GPAs Rising, Rising, Rising
. . . how is it possible to achieve higher GPA's when 75% of the high school student body matriculates to college, compared to the days of yore when only 25% of the student body matriculated?
My children argue it is because the students of today are more intelligent! Even a cursory review of YouTube would prove this theory questionable (links at the end).
"This inflation does not reflect an increase in student achievement. Instead, according to Rojstaczer, colleges have felt pressure to reward students more and more lavishly for the same performance as higher education transformed into a “consumer-based culture” starting in the 1980s. “Students are paying more for a product every year, and increasingly they want and get the reward of a good grade for their purchase.” This explanation is complementary to Ross Dothan’s 2005 observation that neoliberalism produced a kind of “crisis of confidence” in academia, especially in the humanities, as its purpose changed from imbuing students with lifelong truths to maximizing their advantage in a competitive marketplace."

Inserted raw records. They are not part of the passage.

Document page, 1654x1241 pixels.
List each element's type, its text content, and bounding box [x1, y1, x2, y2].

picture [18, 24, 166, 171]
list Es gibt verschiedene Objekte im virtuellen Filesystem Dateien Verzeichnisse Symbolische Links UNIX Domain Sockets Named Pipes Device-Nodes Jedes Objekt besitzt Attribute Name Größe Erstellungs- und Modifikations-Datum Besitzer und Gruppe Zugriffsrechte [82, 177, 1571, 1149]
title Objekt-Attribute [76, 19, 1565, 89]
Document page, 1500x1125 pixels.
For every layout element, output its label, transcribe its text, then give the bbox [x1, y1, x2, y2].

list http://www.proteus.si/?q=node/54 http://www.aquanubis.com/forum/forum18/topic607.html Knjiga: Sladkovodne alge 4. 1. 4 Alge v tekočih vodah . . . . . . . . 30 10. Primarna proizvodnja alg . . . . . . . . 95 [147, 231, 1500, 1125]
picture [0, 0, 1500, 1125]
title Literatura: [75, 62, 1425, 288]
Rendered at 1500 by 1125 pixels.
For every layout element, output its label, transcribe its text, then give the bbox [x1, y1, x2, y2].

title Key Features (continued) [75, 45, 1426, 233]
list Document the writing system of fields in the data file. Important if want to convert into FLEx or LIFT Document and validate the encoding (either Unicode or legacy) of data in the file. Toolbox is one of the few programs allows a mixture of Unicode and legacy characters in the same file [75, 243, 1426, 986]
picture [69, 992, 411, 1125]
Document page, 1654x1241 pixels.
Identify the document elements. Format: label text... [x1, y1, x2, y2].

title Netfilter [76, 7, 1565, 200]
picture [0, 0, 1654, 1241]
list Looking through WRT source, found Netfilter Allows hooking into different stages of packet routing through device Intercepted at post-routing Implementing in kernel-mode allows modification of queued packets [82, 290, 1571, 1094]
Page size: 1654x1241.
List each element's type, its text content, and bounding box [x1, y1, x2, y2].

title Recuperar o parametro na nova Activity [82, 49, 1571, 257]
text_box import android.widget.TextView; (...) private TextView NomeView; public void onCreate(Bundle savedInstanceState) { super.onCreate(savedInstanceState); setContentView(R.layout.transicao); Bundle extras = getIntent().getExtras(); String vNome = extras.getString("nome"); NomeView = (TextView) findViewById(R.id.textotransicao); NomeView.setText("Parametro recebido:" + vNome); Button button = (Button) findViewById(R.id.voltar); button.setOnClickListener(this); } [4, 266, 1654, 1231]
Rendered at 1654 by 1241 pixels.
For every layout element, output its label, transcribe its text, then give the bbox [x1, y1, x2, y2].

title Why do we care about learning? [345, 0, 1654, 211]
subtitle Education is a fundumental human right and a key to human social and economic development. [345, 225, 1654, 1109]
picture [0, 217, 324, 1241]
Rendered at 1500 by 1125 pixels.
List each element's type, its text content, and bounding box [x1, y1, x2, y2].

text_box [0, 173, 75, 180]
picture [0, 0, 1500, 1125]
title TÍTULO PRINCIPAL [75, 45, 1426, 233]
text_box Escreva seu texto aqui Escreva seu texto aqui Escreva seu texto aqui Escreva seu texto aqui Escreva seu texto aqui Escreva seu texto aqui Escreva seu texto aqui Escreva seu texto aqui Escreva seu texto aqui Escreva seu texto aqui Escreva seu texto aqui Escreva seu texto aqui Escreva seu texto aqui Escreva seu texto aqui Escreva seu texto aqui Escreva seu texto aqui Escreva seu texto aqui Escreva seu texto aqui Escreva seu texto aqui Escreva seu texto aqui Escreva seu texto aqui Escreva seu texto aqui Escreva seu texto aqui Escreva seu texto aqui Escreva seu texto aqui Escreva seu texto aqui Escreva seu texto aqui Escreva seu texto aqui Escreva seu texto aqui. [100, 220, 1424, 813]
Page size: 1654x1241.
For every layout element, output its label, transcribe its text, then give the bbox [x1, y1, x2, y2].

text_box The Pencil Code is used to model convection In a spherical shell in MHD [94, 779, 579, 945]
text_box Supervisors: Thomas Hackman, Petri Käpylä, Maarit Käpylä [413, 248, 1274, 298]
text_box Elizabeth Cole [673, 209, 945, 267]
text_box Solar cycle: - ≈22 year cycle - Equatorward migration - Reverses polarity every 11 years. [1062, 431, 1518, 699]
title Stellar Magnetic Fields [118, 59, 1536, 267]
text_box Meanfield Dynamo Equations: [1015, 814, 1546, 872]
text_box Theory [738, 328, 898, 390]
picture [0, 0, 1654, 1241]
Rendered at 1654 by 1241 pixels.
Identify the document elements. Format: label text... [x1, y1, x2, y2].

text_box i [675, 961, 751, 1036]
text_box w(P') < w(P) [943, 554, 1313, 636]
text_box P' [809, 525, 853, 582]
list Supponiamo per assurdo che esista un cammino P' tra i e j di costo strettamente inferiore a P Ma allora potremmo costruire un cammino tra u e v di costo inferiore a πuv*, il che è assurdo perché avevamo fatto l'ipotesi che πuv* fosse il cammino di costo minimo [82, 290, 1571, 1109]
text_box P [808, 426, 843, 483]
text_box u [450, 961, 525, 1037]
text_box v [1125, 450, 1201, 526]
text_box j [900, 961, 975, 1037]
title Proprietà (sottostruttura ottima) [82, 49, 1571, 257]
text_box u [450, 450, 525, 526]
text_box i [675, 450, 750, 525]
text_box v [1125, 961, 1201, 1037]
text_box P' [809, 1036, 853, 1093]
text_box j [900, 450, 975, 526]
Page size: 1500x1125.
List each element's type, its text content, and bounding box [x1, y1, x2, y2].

I agree with Mead's solution.
"This further strengthens the case, which we have been made more than once, for a standardized testing system to measure student performance across colleges. In addition to undermining intellectual standards, the lack of a rigorous college assessment system probably also favors students from elite schools at the expense of everyone else—if employers can’t count on student GPAs to deliver valuable information, they are more likely to defer to the quality of school attended. So a carefully constructed system of exams could help beef up standards, restrain inflation, and level the playing field by helping the many determined and ambitious students from West Texas State prove that they are just as capable as their Ivy League counterparts."